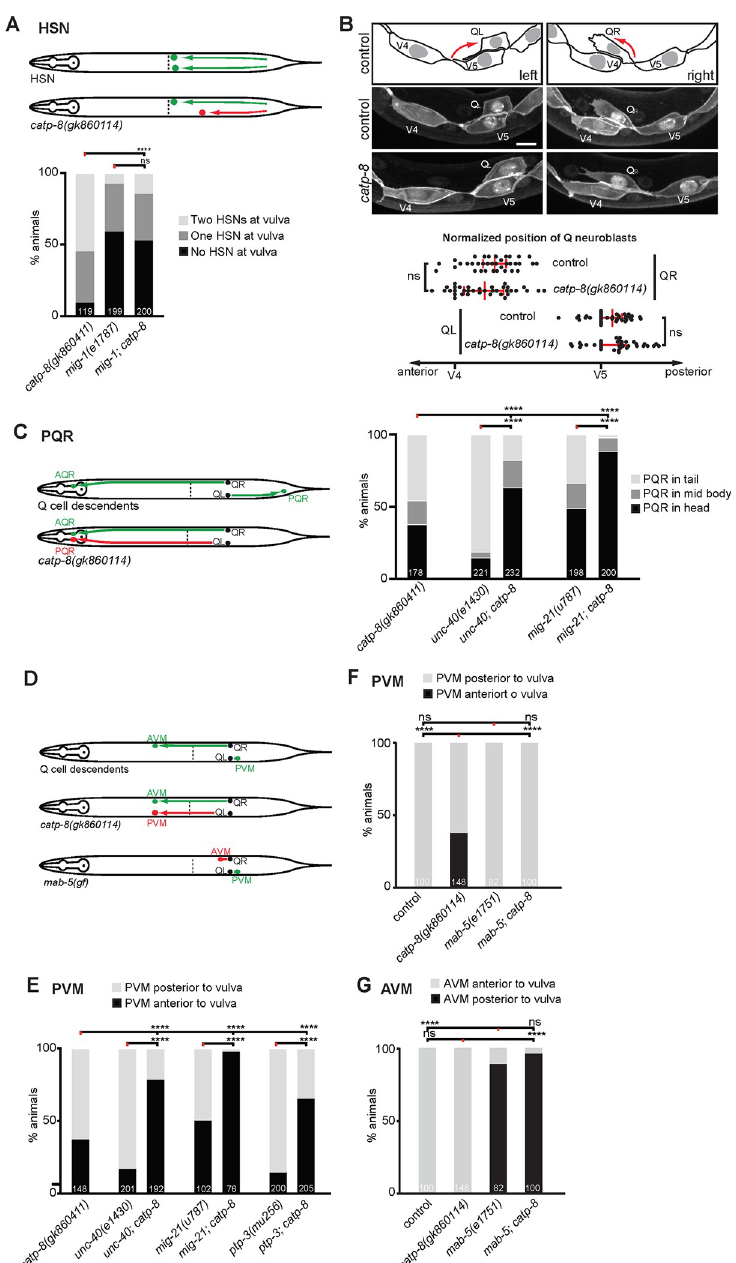
Fig 7. Genetic interactions of catp-8/P5A ATPase during cell migrations. A. Schematics depicting normal HSN migration (upper panel) and HSN migration defects (lower panel), and quantification of HSN migration defects in the genotypes indicated. Percent animals are shown with neurons in the wild type position (light grey bars), partially incomplete migration (dark grey bars) and completely failed migration (black bars). Pairwise statistical significance was calculated using Chi-squared test or Fisher exact test. ���� P � 0.0001, ns not significant. Sample size indicated on graph. B. Schematic, images and quantification of the relative position of initial Q neuroblast migration in the genotypes indicated, imaged 4.5 hours after hatching. Scale bar = 5 μ m. Data are represented as the mean ± 95% confidence interval. ns not significant; Mann-Whitney test. n = 35 animals per genotype. C. Schematics depicting normal PQR migration (upper panel) and migration defects (lower panel), and quantification of PQR migration defects in the genotypes indicated. Percent animals are shown with neurons in the wild type position (light grey bars), partially incomplete migration (dark grey bars) and completely failed migration (black bars). Pairwise statistical significance was calculated using Chi-squared test or Fisher exact test. ���� P � 0.0001. Sample size indicated on graph. D. Schematics depicting normal AVM and PVM migration (upper panel) and migration defects (middle and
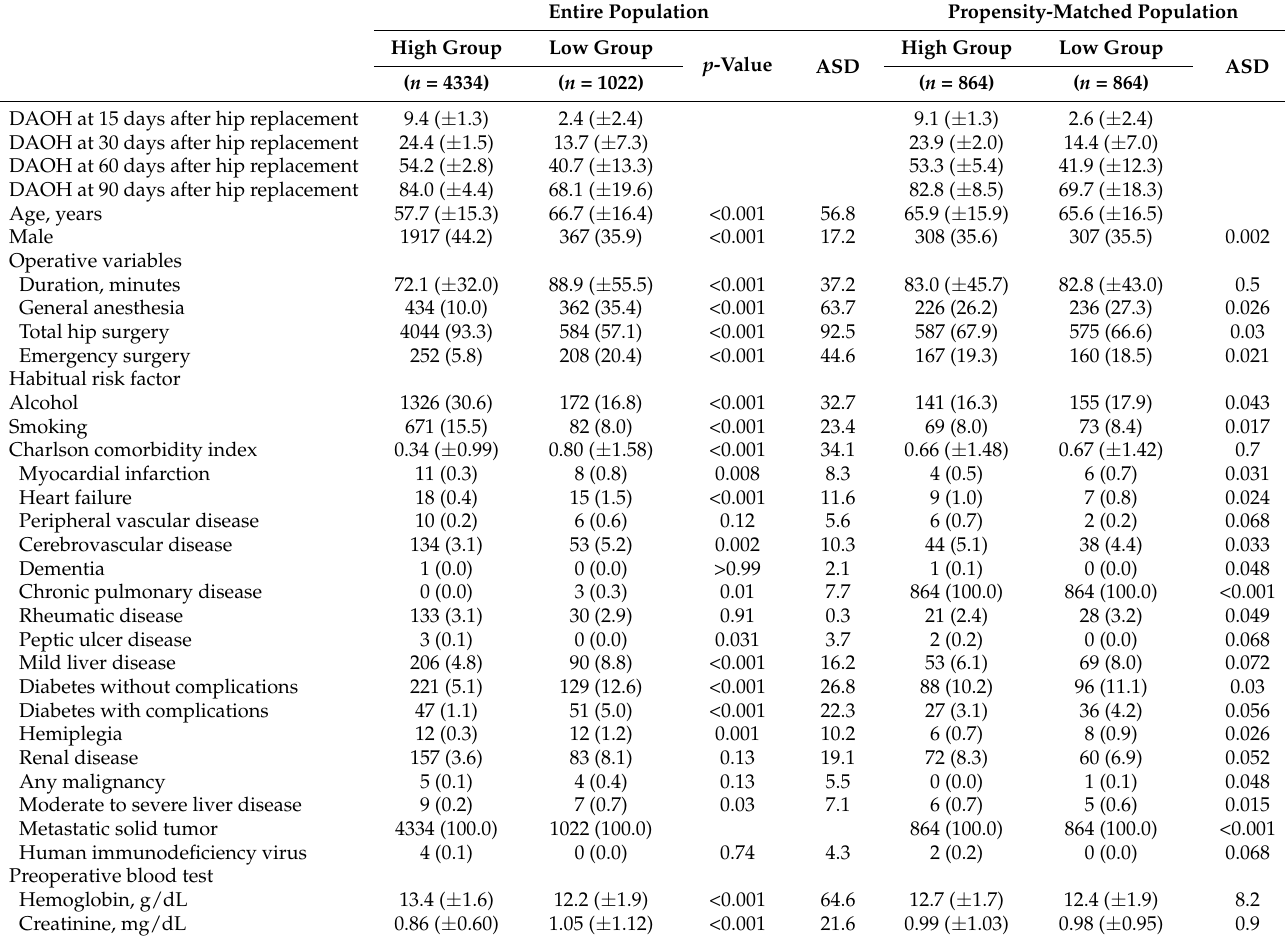
Table 2. Baseline characteristics according to days alive and out of hospital (DAOH).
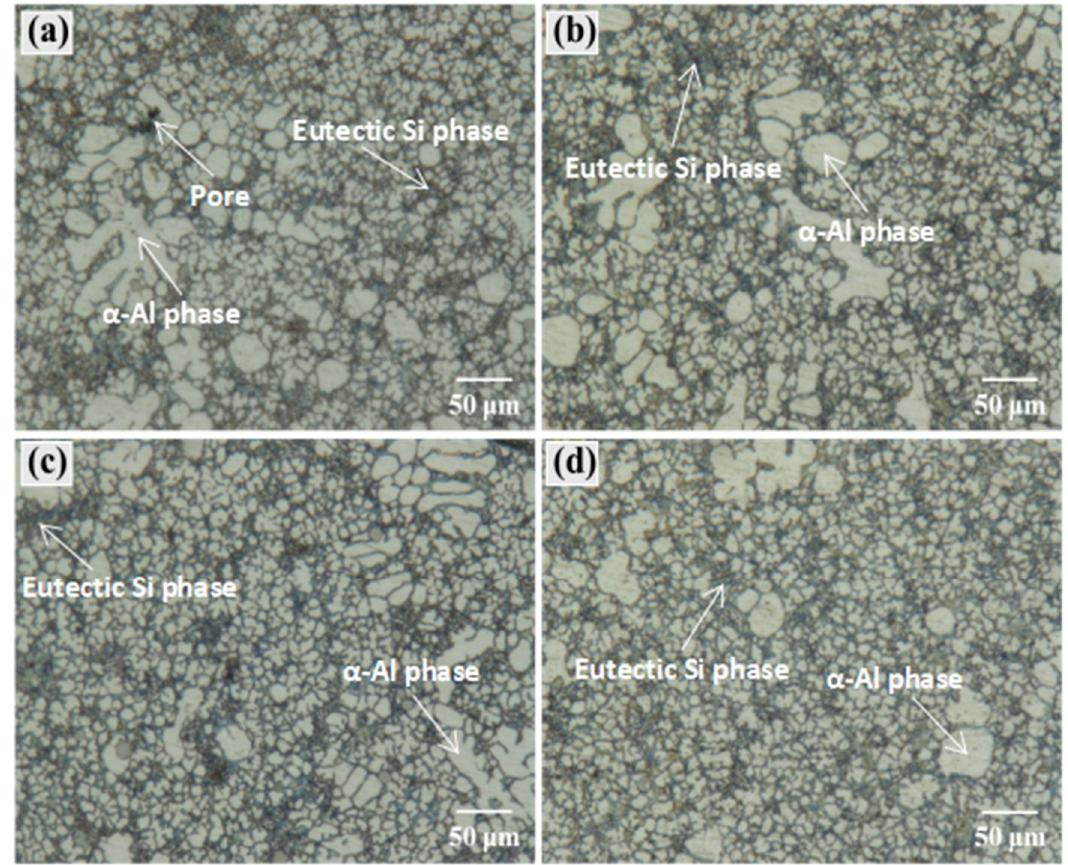
Figure 9. Microstructure of thin-walled area at different boost pressures: ( a ) 700 bar, ( b ) 750 bar, ( c ) 800 bar, ( d ) 850 bar.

_To do_: Return all of the material exactly, without pictures.

_Output of the exercise_:
Fig 7. Genetic interactions of catp-8/P5A ATPase during cell migrations. A. Schematics depicting normal HSN migration (upper panel) and HSN migration defects (lower panel), and quantification of HSN migration defects in the genotypes indicated. Percent animals are shown with neurons in the wild type position (light grey bars), partially incomplete migration (dark grey bars) and completely failed migration (black bars). Pairwise statistical significance was calculated using Chi-squared test or Fisher exact test. ���� P � 0.0001, ns not significant. Sample size indicated on graph. B. Schematic, images and quantification of the relative position of initial Q neuroblast migration in the genotypes indicated, imaged 4.5 hours after hatching. Scale bar = 5 μ m. Data are represented as the mean ± 95% confidence interval. ns not significant; Mann-Whitney test. n = 35 animals per genotype. C. Schematics depicting normal PQR migration (upper panel) and migration defects (lower panel), and quantification of PQR migration defects in the genotypes indicated. Percent animals are shown with neurons in the wild type position (light grey bars), partially incomplete migration (dark grey bars) and completely failed migration (black bars). Pairwise statistical significance was calculated using Chi-squared test or Fisher exact test. ���� P � 0.0001. Sample size indicated on graph. D. Schematics depicting normal AVM and PVM migration (upper panel) and migration defects (middle and
Table 2. Baseline characteristics according to days alive and out of hospital (DAOH).
Figure 9. Microstructure of thin-walled area at different boost pressures: ( a ) 700 bar, ( b ) 750 bar, ( c ) 800 bar, ( d ) 850 bar.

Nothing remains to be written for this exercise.